Brett describes himself as the product of both his religious training and his generation.

“I am a typical millennial,” he says, a reference to the age cohort generally described as those born from the early l980s to the 2000s. “I believe in justice, compassion, non-violence, the equality of all individuals, and the dignity of all human life, and I hope to bring that spirit to the community.”

And reaching the millennial generation, he points, can be a challenge. It values diversity and communicates electronically—often in a linguistic style foreign to those not born into the world of texting. Brett says many seminaries are becoming increasingly aware of this.

“They are realizing they have to change,” he notes. “We have to learn how to make faith real in that community.”

The new pastor is enthusiastic about the community at Trinity Lutheran and the welcome that the congregation has extended to him.

“Have I been fed! I can’t tell you how many people have taken me out to lunch,” he says.

On a recent visit, however, he had a peanut butter and jelly sandwich on whole wheat on his desk, still uneaten in the middle of the afternoon.

“A busy day and a late breakfast,” he explains.

Brett is particularly eager to make the church’s contingent of young parishioners feel as though the church is a place for them, not just for their parents. At East Greenwich, he led services that included artwork and musical instruments for children.

“Church is place we have the expectation that kids will be quiet and well behaved. We have that expectation nowhere else,” he notes.

The first Sunday he was at First Lutheran in East Greenwich, Rhode Island, for example, he went to the children’s table and got an earful.

“They told me church was for grown-ups and that it was boring,” he recalls.

He is eager to leave a different impression of religious services with the church’s youngsters, working to create at Trinity Lutheran what he calls “sacred space” to make the experience more inviting to the entire congregation.

For his adult congregation, Brett has already created innovative services, like one where everybody wrote their own prayers on pieces of cloth—prayer flags, the minister called them—that were then hung all around the church.

Though at 28 Pastor Brett is younger than many of his congregants, his youth has not been a problem.

“I don’t go in pretending to know all the answers,” he says.

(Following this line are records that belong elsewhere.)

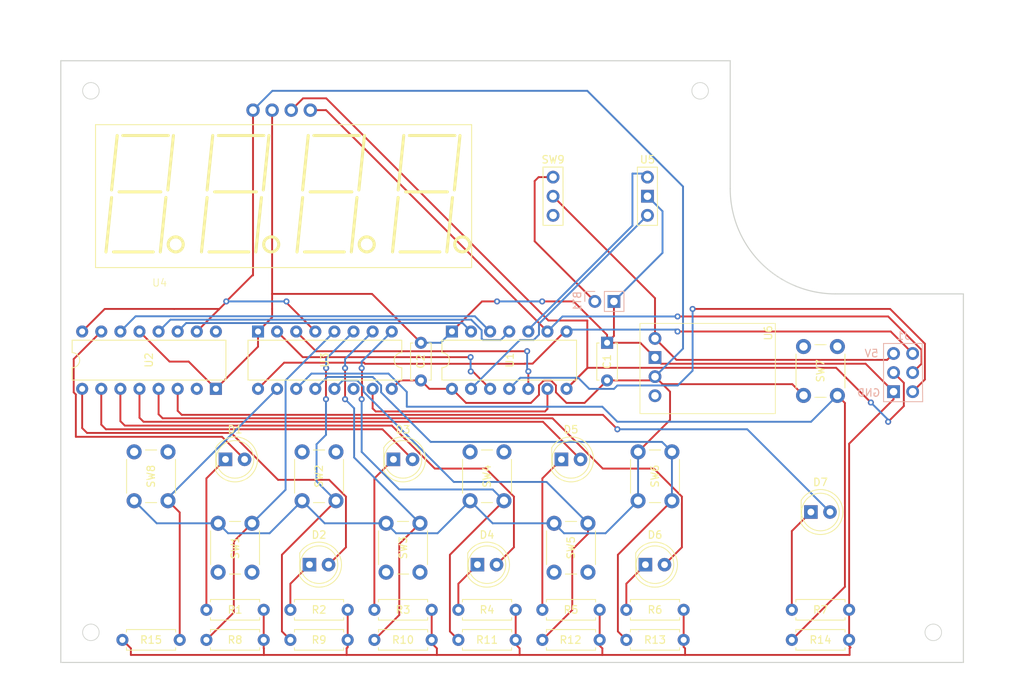
<source format=kicad_pcb>
(kicad_pcb (version 20221018) (generator pcbnew)

  (general
    (thickness 1.6)
  )

  (paper "User" 159.995 150.012)
  (title_block
    (title "Digi-Roll")
    (date "2024-09-04")
    (rev "1")
    (company "zbauman3")
  )

  (layers
    (0 "F.Cu" signal)
    (31 "B.Cu" signal)
    (32 "B.Adhes" user "B.Adhesive")
    (33 "F.Adhes" user "F.Adhesive")
    (34 "B.Paste" user)
    (35 "F.Paste" user)
    (36 "B.SilkS" user "B.Silkscreen")
    (37 "F.SilkS" user "F.Silkscreen")
    (38 "B.Mask" user)
    (39 "F.Mask" user)
    (40 "Dwgs.User" user "User.Drawings")
    (41 "Cmts.User" user "User.Comments")
    (42 "Eco1.User" user "User.Eco1")
    (43 "Eco2.User" user "User.Eco2")
    (44 "Edge.Cuts" user)
    (45 "Margin" user)
    (46 "B.CrtYd" user "B.Courtyard")
    (47 "F.CrtYd" user "F.Courtyard")
    (48 "B.Fab" user)
    (49 "F.Fab" user)
    (50 "User.1" user)
    (51 "User.2" user)
    (52 "User.3" user)
    (53 "User.4" user)
    (54 "User.5" user)
    (55 "User.6" user)
    (56 "User.7" user)
    (57 "User.8" user)
    (58 "User.9" user)
  )

  (setup
    (stackup
      (layer "F.SilkS" (type "Top Silk Screen"))
      (layer "F.Paste" (type "Top Solder Paste"))
      (layer "F.Mask" (type "Top Solder Mask") (thickness 0.01))
      (layer "F.Cu" (type "copper") (thickness 0.035))
      (layer "dielectric 1" (type "core") (thickness 1.51) (material "FR4") (epsilon_r 4.5) (loss_tangent 0.02))
      (layer "B.Cu" (type "copper") (thickness 0.035))
      (layer "B.Mask" (type "Bottom Solder Mask") (thickness 0.01))
      (layer "B.Paste" (type "Bottom Solder Paste"))
      (layer "B.SilkS" (type "Bottom Silk Screen"))
      (copper_finish "None")
      (dielectric_constraints no)
    )
    (pad_to_mask_clearance 0)
    (pcbplotparams
      (layerselection 0x00010fc_ffffffff)
      (plot_on_all_layers_selection 0x0000000_00000000)
      (disableapertmacros false)
      (usegerberextensions false)
      (usegerberattributes true)
      (usegerberadvancedattributes true)
      (creategerberjobfile true)
      (dashed_line_dash_ratio 12.000000)
      (dashed_line_gap_ratio 3.000000)
      (svgprecision 4)
      (plotframeref false)
      (viasonmask false)
      (mode 1)
      (useauxorigin false)
      (hpglpennumber 1)
      (hpglpenspeed 20)
      (hpglpendiameter 15.000000)
      (dxfpolygonmode true)
      (dxfimperialunits true)
      (dxfusepcbnewfont true)
      (psnegative false)
      (psa4output false)
      (plotreference true)
      (plotvalue true)
      (plotinvisibletext false)
      (sketchpadsonfab false)
      (subtractmaskfromsilk false)
      (outputformat 1)
      (mirror false)
      (drillshape 0)
      (scaleselection 1)
      (outputdirectory "")
    )
  )

  (net 0 "")
  (net 1 "+5V")
  (net 2 "GND")
  (net 3 "Net-(D1-K)")
  (net 4 "Net-(D1-A)")
  (net 5 "Net-(D2-K)")
  (net 6 "Net-(D2-A)")
  (net 7 "Net-(D3-K)")
  (net 8 "Net-(D3-A)")
  (net 9 "Net-(D4-K)")
  (net 10 "Net-(D4-A)")
  (net 11 "Net-(D5-K)")
  (net 12 "Net-(D5-A)")
  (net 13 "Net-(D6-K)")
  (net 14 "Net-(D6-A)")
  (net 15 "Net-(D7-K)")
  (net 16 "Net-(D7-A)")
  (net 17 "Net-(U1-XTAL1{slash}PB0)")
  (net 18 "Net-(U1-XTAL2{slash}PB1)")
  (net 19 "Net-(J1-MISO)")
  (net 20 "Net-(U1-PB2)")
  (net 21 "Net-(U1-PA7)")
  (net 22 "Net-(J1-SCK)")
  (net 23 "Net-(J1-MOSI)")
  (net 24 "Net-(J1-~{RST})")
  (net 25 "Net-(U1-PA3)")
  (net 26 "Net-(U1-PA2)")
  (net 27 "Net-(U1-PA1)")
  (net 28 "Net-(U1-AREF{slash}PA0)")
  (net 29 "unconnected-(U2-QH-Pad7)")
  (net 30 "unconnected-(U2-QH'-Pad9)")
  (net 31 "unconnected-(U3-GS-Pad14)")
  (net 32 "unconnected-(U6-EN-Pad4)")
  (net 33 "Net-(BT1-+)")
  (net 34 "Net-(U3-D7)")
  (net 35 "Net-(U3-D6)")
  (net 36 "Net-(U3-D5)")
  (net 37 "Net-(U3-D4)")
  (net 38 "Net-(U3-D3)")
  (net 39 "Net-(U3-D2)")
  (net 40 "Net-(U3-D1)")
  (net 41 "Net-(U3-D0)")
  (net 42 "Net-(J1-VCC)")

  (footprint "Resistor_THT:R_Axial_DIN0207_L6.3mm_D2.5mm_P7.62mm_Horizontal" (layer "F.Cu") (at 71.856664 92))

  (footprint "Zane:Adafruit_7_seg" (layer "F.Cu") (at 49 35.094999))

  (footprint "Package_DIP:DIP-16_W7.62mm" (layer "F.Cu") (at 21.84 62.62 90))

  (footprint "LED_THT:LED_D5.0mm" (layer "F.Cu") (at 96.725 86))

  (footprint "LED_THT:LED_D5.0mm" (layer "F.Cu") (at 118.725 79))

  (footprint "Resistor_THT:R_Axial_DIN0207_L6.3mm_D2.5mm_P7.62mm_Horizontal" (layer "F.Cu") (at 94.19 96))

  (footprint "Capacitor_THT:C_Disc_D4.7mm_W2.5mm_P5.00mm" (layer "F.Cu") (at 91.63 61.5 90))

  (footprint "LED_THT:LED_D5.0mm" (layer "F.Cu") (at 63.224998 72))

  (footprint "Resistor_THT:R_Axial_DIN0207_L6.3mm_D2.5mm_P7.62mm_Horizontal" (layer "F.Cu") (at 38.356666 96))

  (footprint "Resistor_THT:R_Axial_DIN0207_L6.3mm_D2.5mm_P7.62mm_Horizontal" (layer "F.Cu") (at 34.81 96 180))

  (footprint "LED_THT:LED_D5.0mm" (layer "F.Cu") (at 85.55833 72))

  (footprint "LED_THT:LED_D5.0mm" (layer "F.Cu") (at 52.058332 86))

  (footprint "Resistor_THT:R_Axial_DIN0207_L6.3mm_D2.5mm_P7.62mm_Horizontal" (layer "F.Cu") (at 83.02333 92))

  (footprint "Resistor_THT:R_Axial_DIN0207_L6.3mm_D2.5mm_P7.62mm_Horizontal" (layer "F.Cu") (at 94.19 92))

  (footprint "Button_Switch_THT:SW_PUSH_6mm_H5mm" (layer "F.Cu") (at 62.249998 87 90))

  (footprint "Button_Switch_THT:SW_PUSH_6mm_H5mm" (layer "F.Cu") (at 117.75 63.5 90))

  (footprint "Button_Switch_THT:SW_PUSH_6mm_H5mm" (layer "F.Cu") (at 95.749996 77.5 90))

  (footprint "Capacitor_THT:C_Disc_D4.7mm_W2.5mm_P5.00mm" (layer "F.Cu") (at 66.875 61.5 90))

  (footprint "Button_Switch_THT:SW_PUSH_6mm_H5mm" (layer "F.Cu") (at 84.58333 87 90))

  (footprint "LED_THT:LED_D5.0mm" (layer "F.Cu") (at 74.391664 86))

  (footprint "Button_Switch_THT:SW_PUSH_6mm_H5mm" (layer "F.Cu") (at 39.916666 87 90))

  (footprint "Button_Switch_THT:SW_PUSH_6mm_H5mm" (layer "F.Cu") (at 73.416664 77.5 90))

  (footprint "Connector_PinHeader_2.54mm:PinHeader_1x03_P2.54mm_Vertical" (layer "F.Cu") (at 84.447799 34.475))

  (footprint "LED_THT:LED_D5.0mm" (layer "F.Cu") (at 40.891666 72))

  (footprint "Resistor_THT:R_Axial_DIN0207_L6.3mm_D2.5mm_P7.62mm_Horizontal" (layer "F.Cu") (at 116.19 92))

  (footprint "Button_Switch_THT:SW_PUSH_6mm_H5mm" (layer "F.Cu") (at 28.75 77.5 90))

  (footprint "Resistor_THT:R_Axial_DIN0207_L6.3mm_D2.5mm_P7.62mm_Horizontal" (layer "F.Cu") (at 71.856664 96))

  (footprint "Resistor_THT:R_Axial_DIN0207_L6.3mm_D2.5mm_P7.62mm_Horizontal" (layer "F.Cu") (at 49.523332 92))

  (footprint "Package_DIP:DIP-16_W7.62mm" (layer "F.Cu") (at 63 55 -90))

  (footprint "Zane:Adafruit_Miniboost" (layer "F.Cu") (at 98 55.92))

  (footprint "Resistor_THT:R_Axial_DIN0207_L6.3mm_D2.5mm_P7.62mm_Horizontal" (layer "F.Cu") (at 60.689998 92))

  (footprint "Resistor_THT:R_Axial_DIN0207_L6.3mm_D2.5mm_P7.62mm_Horizontal" (layer "F.Cu") (at 116.19 96))

  (footprint "Resistor_THT:R_Axial_DIN0207_L6.3mm_D2.5mm_P7.62mm_Horizontal" (layer "F.Cu") (at 83.02333 96))

  (footprint "Connector_PinHeader_2.54mm:PinHeader_1x03_P2.54mm_Vertical" (layer "F.Cu") (at 97 34.475))

  (footprint "Button_Switch_THT:SW_PUSH_6mm_H5mm" (layer "F.Cu") (at 51.083332 77.5 90))

  (footprint "Resistor_THT:R_Axial_DIN0207_L6.3mm_D2.5mm_P7.62mm_Horizontal" (layer "F.Cu") (at 49.523332 96))

  (footprint "Resistor_THT:R_Axial_DIN0207_L6.3mm_D2.5mm_P7.62mm_Horizontal" (layer "F.Cu") (at 38.356666 92))

  (footprint "Package_DIP:DIP-14_W7.62mm" (layer "F.Cu") (at 71 62.62 90))

  (footprint "Resistor_THT:R_Axial_DIN0207_L6.3mm_D2.5mm_P7.62mm_Horizontal" (layer "F.Cu") (at 60.689998 96))

  (footprint "Connector_PinHeader_2.54mm:PinHeader_2x03_P2.54mm_Vertical" (layer "B.Cu") (at 132.258299 57.92 180))

  (footprint "Connector_PinHeader_2.54mm:PinHeader_1x02_P2.54mm_Vertical" (layer "B.Cu") (at 90 51 -90))

  (gr_circle (center 23 23) (end 24.1 23)
    (stroke (width 0.1) (type default)) (fill none) (layer "Edge.Cuts") (tstamp 0c19fc37-8481-44b0-b5c1-f1ebb08b9428))
  (gr_line (start 19 19) (end 108 19)
    (stroke (width 0.15) (type default)) (layer "Edge.Cuts") (tstamp 2c5595d2-076f-4530-98b5-8391d17a9918))
  (gr_line (start 139 99) (end 19 99)
    (stroke (width 0.15) (type default)) (layer "Edge.Cuts") (tstamp 3752efcf-2929-4478-a0e5-0d4fd7771a09))
  (gr_circle (center 23 95) (end 24.1 95)
    (stroke (width 0.1) (type default)) (fill none) (layer "Edge.Cuts") (tstamp 3b891e5f-a215-4879-a910-eb962e9d67d4))
  (gr_line (start 122 50) (end 139 50)
    (stroke (width 0.15) (type default)) (layer "Edge.Cuts") (tstamp 570ce7e5-ef25-455a-8159-853ea8b73f40))
  (gr_line (start 108 36) (end 108 19)
    (stroke (width 0.15) (type default)) (layer "Edge.Cuts") (tstamp 58c8ebfb-cc45-4f50-85af-6815c402069b))
  (gr_line (start 139 50) (end 139 99)
    (stroke (width 0.15) (type default)) (layer "Edge.Cuts") (tstamp 8b65c390-812c-4310-aa5f-3e1c1cbe4b24))
  (gr_circle (center 104 23) (end 105.1 23)
    (stroke (width 0.1) (type default)) (fill none) (layer "Edge.Cuts") (tstamp 8dda6e60-5f0c-4494-b8a8-1f4f7855eed1))
  (gr_line (start 19 99) (end 19 19)
    (stroke (width 0.15) (type default)) (layer "Edge.Cuts") (tstamp bb0eed89-26c8-4487-bdb3-1ed17628ff0f))
  (gr_circle (center 135 95) (end 136.1 95)
    (stroke (width 0.1) (type default)) (fill none) (layer "Edge.Cuts") (tstamp d4e6c6d6-76de-4d4e-9430-518782c598ee))
  (gr_arc (start 122 50) (mid 112.100506 45.899495) (end 108 36)
    (stroke (width 0.15) (type default)) (layer "Edge.Cuts") (tstamp eb35772c-7f87-4364-a5df-ec22add1cffa))
  (gr_rect (start 35.166665 65) (end 49.166665 79)
    (stroke (width 0.15) (type default)) (fill none) (layer "User.1") (tstamp 086b1cef-03ac-4c7c-9031-8b62ddb2e5b7))
  (gr_rect (start 23.999999 79) (end 37.999999 93)
    (stroke (width 0.15) (type default)) (fill none) (layer "User.1") (tstamp 128cc2d4-d5ee-405a-91b3-8a1e1f978736))
  (gr_circle (center 121.999999 36) (end 96.999999 36)
    (stroke (width 0.15) (type default)) (fill none) (layer "User.1") (tstamp 1c521407-f0f2-4f47-a296-8b1e21384c61))
  (gr_rect (start 105.999999 65) (end 133.999999 93)
    (stroke (width 0.15) (type default)) (fill none) (layer "User.1") (tstamp 1faec840-0276-42ae-b649-9f01aec8392d))
  (gr_rect (start 90.999995 79) (end 104.999995 93)
    (stroke (width 0.15) (type default)) (fill none) (layer "User.1") (tstamp 2d2acbf1-dc15-47de-8b08-ac63176c8bf9))
  (gr_rect (start 46.333331 79) (end 60.333331 93)
    (stroke (width 0.15) (type default)) (fill none) (layer "User.1") (tstamp 95ea9f70-a94b-4fe4-b894-389c20fb008d))
  (gr_rect (start 68.666663 79) (end 82.666663 93)
    (stroke (width 0.15) (type default)) (fill none) (layer "User.1") (tstamp 9f7a974a-8726-4d60-b327-3acd4f1c9143))
  (gr_rect (start 57.499997 65) (end 71.499997 79)
    (stroke (width 0.15) (type default)) (fill none) (layer "User.1") (tstamp b4326d9b-a678-4f28-975f-26fcff4b32b6))
  (gr_rect (start 79.833329 65) (end 93.833329 79)
    (stroke (width 0.15) (type default)) (fill none) (layer "User.1") (tstamp c5e93bc1-3b3d-4416-98c2-d8bb2f433185))
  (gr_text "5V" (at 127.785489 58.49919) (layer "B.SilkS") (tstamp 351e3fcc-142b-4417-a5c5-3885e78652d1)
    (effects (font (size 1 1) (thickness 0.15)) (justify left bottom mirror))
  )
  (gr_text "GND" (at 128.032605 63.738061) (layer "B.SilkS") (tstamp a1eef362-5884-4af7-a780-915b7a92c801)
    (effects (font (size 1 1) (thickness 0.15)) (justify left bottom mirror))
  )
  (dimension (type aligned) (layer "User.1") (tstamp 2002fda9-b9b2-4b57-8cda-0c4a0af839b7)
    (pts (xy 18.999999 19) (xy 18.999999 99))
    (height 1.999999)
    (gr_text "80.0000 mm" (at 15.85 59 90) (layer "User.1") (tstamp 2002fda9-b9b2-4b57-8cda-0c4a0af839b7)
      (effects (font (size 1 1) (thickness 0.15)))
    )
    (format (prefix "") (suffix "") (units 3) (units_format 1) (precision 4))
    (style (thickness 0.15) (arrow_length 1.27) (text_position_mode 0) (extension_height 0.58642) (extension_offset 0.5) keep_text_aligned)
  )
  (dimension (type aligned) (layer "User.1") (tstamp 2bf48fb2-2e3c-4724-9786-1855bd8b6eca)
    (pts (xy 18.999999 99) (xy 138.999999 99))
    (height 3)
    (gr_text "120.0000 mm" (at 78.999999 100.85) (layer "User.1") (tstamp 2bf48fb2-2e3c-4724-9786-1855bd8b6eca)
      (effects (font (size 1 1) (thickness 0.15)))
    )
    (format (prefix "") (suffix "") (units 3) (units_format 1) (precision 4))
    (style (thickness 0.15) (arrow_length 1.27) (text_position_mode 0) (extension_height 0.58642) (extension_offset 0.5) keep_text_aligned)
  )
  (dimension (type aligned) (layer "User.1") (tstamp 687bdd6b-3af9-4a15-9d58-810c225236e4)
    (pts (xy 23.999999 79) (xy 23.999999 93))
    (height 2)
    (gr_text "14.0000 mm" (at 20.849999 86 90) (layer "User.1") (tstamp 687bdd6b-3af9-4a15-9d58-810c225236e4)
      (effects (font (size 1 1) (thickness 0.15)))
    )
    (format (prefix "") (suffix "") (units 3) (units_format 1) (precision 4))
    (style (thickness 0.15) (arrow_length 1.27) (text_position_mode 0) (extension_height 0.58642) (extension_offset 0.5) keep_text_aligned)
  )
  (dimension (type aligned) (layer "User.1") (tstamp d7dbce83-b3bf-4358-8e89-efb4e0ed1a1d)
    (pts (xy 133.999999 65) (xy 133.999999 93))
    (height -3)
    (gr_text "28.0000 mm" (at 135.849999 79 90) (layer "User.1") (tstamp d7dbce83-b3bf-4358-8e89-efb4e0ed1a1d)
      (effects (font (size 1 1) (thickness 0.15)))
    )
    (format (prefix "") (suffix "") (units 3) (units_format 1) (precision 4))
    (style (thickness 0.15) (arrow_length 1.27) (text_position_mode 0) (extension_height 0.58642) (extension_offset 0.5) keep_text_aligned)
  )

  (segment (start 83.234009 61.495) (end 82.575 62.154009) (width 0.25) (layer "F.Cu") (net 1) (tstamp 039391bf-4a87-487b-a3eb-f052a0732a8c))
  (segment (start 100 63) (end 99 62) (width 0.25) (layer "F.Cu") (net 1) (tstamp 04fa1fdb-58d8-40a2-9c50-8f05e1a1e4c4))
  (segment (start 100 66.749996) (end 100 63) (width 0.25) (layer "F.Cu") (net 1) (tstamp 0620f2bf-0b92-4d8b-a07a-0f94d88b2cd5))
  (segment (start 44.554999 25.57) (end 44.554999 47.525001) (width 0.25) (layer "F.Cu") (net 1) (tstamp 0b211cbe-c453-4eaa-8c3b-e365731d5cb2))
  (segment (start 24.84 52) (end 34.08 52) (width 0.25) (layer "F.Cu") (net 1) (tstamp 0d443432-f1f8-4573-9930-d2a4fcc4245b))
  (segment (start 41 51.08) (end 40.04 52.04) (width 0.25) (layer "F.Cu") (net 1) (tstamp 174b8d2e-4d8e-4985-9d95-7f6bec4e3e3b))
  (segment (start 88.636346 64.493654) (end 86.232663 64.493654) (width 0.25) (layer "F.Cu") (net 1) (tstamp 20f5480a-81c9-40de-afd2-3c3f742dabf0))
  (segment (start 71 62.62) (end 67.995 62.62) (width 0.25) (layer "F.Cu") (net 1) (tstamp 2118412a-fcfa-404d-87e6-682dce894589))
  (segment (start 66.875 61.5) (end 64.12 61.5) (width 0.25) (layer "F.Cu") (net 1) (tstamp 302b0e5a-210a-493f-b48e-7741f8f0cc7f))
  (segment (start 52.84 55) (end 49 51.16) (width 0.25) (layer "F.Cu") (net 1) (tstamp 36f2b1e0-a8d5-4856-805e-25ccad92a51d))
  (segment (start 81.506346 64.493654) (end 72.873654 64.493654) (width 0.25) (layer "F.Cu") (net 1) (tstamp 3937b2dd-ad0b-418b-a98e-f376ee4c8a63))
  (segment (start 86.232663 64.493654) (end 84.825 63.085991) (width 0.25) (layer "F.Cu") (net 1) (tstamp 437cf546-495d-4b9f-9c35-5db842fb7ad6))
  (segment (start 44.474999 47.525001) (end 44.554999 47.525001) (width 0.25) (layer "F.Cu") (net 1) (tstamp 467c8afc-d5b5-43d3-948e-4bbda952360e))
  (segment (start 41 51) (end 41 51.08) (width 0.25) (layer "F.Cu") (net 1) (tstamp 493a1c9a-9fe2-4882-b89b-1396fcda3052))
  (segment (start 64.12 61.5) (end 63 62.62) (width 0.25) (layer "F.Cu") (net 1) (tstamp 4bb6ae44-11ac-4095-9c08-55cc9eb68edc))
  (segment (start 84.165991 61.495) (end 83.234009 61.495) (width 0.25) (layer "F.Cu") (net 1) (tstamp 540a02ff-566a-4523-b60e-8fa31fb80982))
  (segment (start 49 51.16) (end 49 51) (width 0.25) (layer "F.Cu") (net 1) (tstamp 59f8fac7-efe4-4c8b-9739-c86cf9699d1b))
  (segment (start 84.825 62.154009) (end 84.165991 61.495) (width 0.25) (layer "F.Cu") (net 1) (tstamp 66d5caad-a88f-4162-8224-27f9b2c97218))
  (segment (start 40.04 52.04) (end 37.08 55) (width 0.25) (layer "F.Cu") (net 1) (tstamp 6af58bef-f5c5-42f4-b6a4-ed379c021760))
  (segment (start 67.995 62.62) (end 66.875 61.5) (width 0.25) (layer "F.Cu") (net 1) (tstamp 6b5fbbb8-1acf-4cae-942d-ac379e0892fe))
  (segment (start 91.63 61.5) (end 97.5 61.5) (width 0.25) (layer "F.Cu") (net 1) (tstamp 75c2c128-dcf9-44a8-99c5-176df77e92ed))
  (segment (start 21.84 55) (end 24.84 52) (width 0.25) (layer "F.Cu") (net 1) (tstamp 80b1f933-f64b-429d-b6d7-ee94e9912134))
  (segment (start 97.5 61.5) (end 98 61) (width 0.25) (layer "F.Cu") (net 1) (tstamp 865d2096-f3d5-4965-a84a-68fc4a163959))
  (segment (start 95.749996 71) (end 100 66.749996) (width 0.25) (layer "F.Cu") (net 1) (tstamp 958cdcab-6ccb-49ab-b386-eb947e4c2a6f))
  (segment (start 82.575 62.154009) (end 82.575 63.425) (width 0.25) (layer "F.Cu") (net 1) (tstamp a810d71d-4489-4168-b3ec-d85ce13bcc64))
  (segment (start 41 51) (end 44.474999 47.525001) (width 0.25) (layer "F.Cu") (net 1) (tstamp ae208179-ed6a-4b94-a44f-ad52489888cd))
  (segment (start 72.873654 64.493654) (end 71 62.62) (width 0.25) (layer "F.Cu") (net 1) (tstamp b59e3c5a-112d-43d2-87ec-e0d7149fbad1))
  (segment (start 40 52) (end
... [47202 chars truncated]
</source>
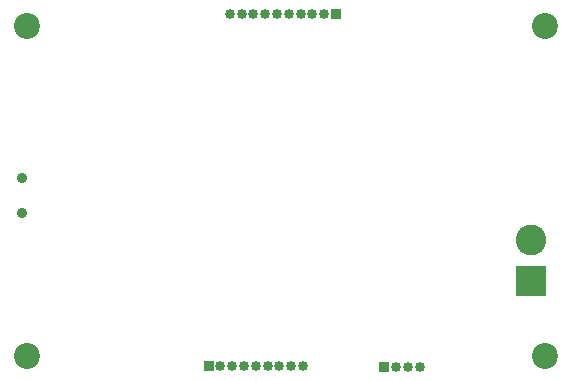
<source format=gbr>
%TF.GenerationSoftware,KiCad,Pcbnew,(6.0.0)*%
%TF.CreationDate,2022-11-12T11:45:22+03:00*%
%TF.ProjectId,RoBEC,526f4245-432e-46b6-9963-61645f706362,rev?*%
%TF.SameCoordinates,Original*%
%TF.FileFunction,Soldermask,Bot*%
%TF.FilePolarity,Negative*%
%FSLAX46Y46*%
G04 Gerber Fmt 4.6, Leading zero omitted, Abs format (unit mm)*
G04 Created by KiCad (PCBNEW (6.0.0)) date 2022-11-12 11:45:22*
%MOMM*%
%LPD*%
G01*
G04 APERTURE LIST*
%ADD10R,0.850000X0.850000*%
%ADD11O,0.850000X0.850000*%
%ADD12R,2.600000X2.600000*%
%ADD13C,2.600000*%
%ADD14C,0.900000*%
%ADD15C,2.200000*%
G04 APERTURE END LIST*
D10*
%TO.C,USART*%
X162962500Y-116105000D03*
D11*
X163962500Y-116105000D03*
X164962500Y-116105000D03*
X165962500Y-116105000D03*
%TD*%
D10*
%TO.C,SWD*%
X158862500Y-86205000D03*
D11*
X157862500Y-86205000D03*
X156862500Y-86205000D03*
X155862500Y-86205000D03*
X154862500Y-86205000D03*
X153862500Y-86205000D03*
X152862500Y-86205000D03*
X151862500Y-86205000D03*
X150862500Y-86205000D03*
X149862500Y-86205000D03*
%TD*%
D12*
%TO.C,J1*%
X175407500Y-108855000D03*
D13*
X175407500Y-105355000D03*
%TD*%
D14*
%TO.C,SW*%
X132232500Y-103105000D03*
X132232500Y-100105000D03*
%TD*%
D15*
%TO.C,H3*%
X176562500Y-87205000D03*
%TD*%
%TO.C,H2*%
X176562500Y-115205000D03*
%TD*%
%TO.C,H1*%
X132662500Y-115205000D03*
%TD*%
%TO.C,H4*%
X132662500Y-87205000D03*
%TD*%
D10*
%TO.C,SPI*%
X148062500Y-116005000D03*
D11*
X149062500Y-116005000D03*
X150062500Y-116005000D03*
X151062500Y-116005000D03*
X152062500Y-116005000D03*
X153062500Y-116005000D03*
X154062500Y-116005000D03*
X155062500Y-116005000D03*
X156062500Y-116005000D03*
%TD*%
M02*

</source>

At his first service, some friends came down to hear him preach and sat next to a couple who were visiting to see if they wanted to join the church. His friends later told him the visitors remarked on the new minister’s youth, but his friends spoke enthusiastically about him.

“I guess everything went okay because they are still coming,” he says of the visiting couple.

Brett lives in Westerly, Rhode Island, with his wife Joanna Hertzog, who is a pastor at St. Andrew Lutheran Church in Charlestown, Rhode Island. He is undaunted by his commute, saying it is roughly the same as his drive when he served in East Greenwich. And, he adds, he covers the miles economically in a Toyota Prius.

The two ministers met at seminary. She was in her final year; he was in his first. Brett says his wife had vowed never to marry a pastor, a seminarian, or a younger man. She did all three, he notes.

Now the couple sometimes works on sermon ideas together if they are preaching on the same text. One thing they can never do, however much they would like to, is hear each other preach the actual sermon at a Sunday service. On that day, they are at churches some 80 miles apart.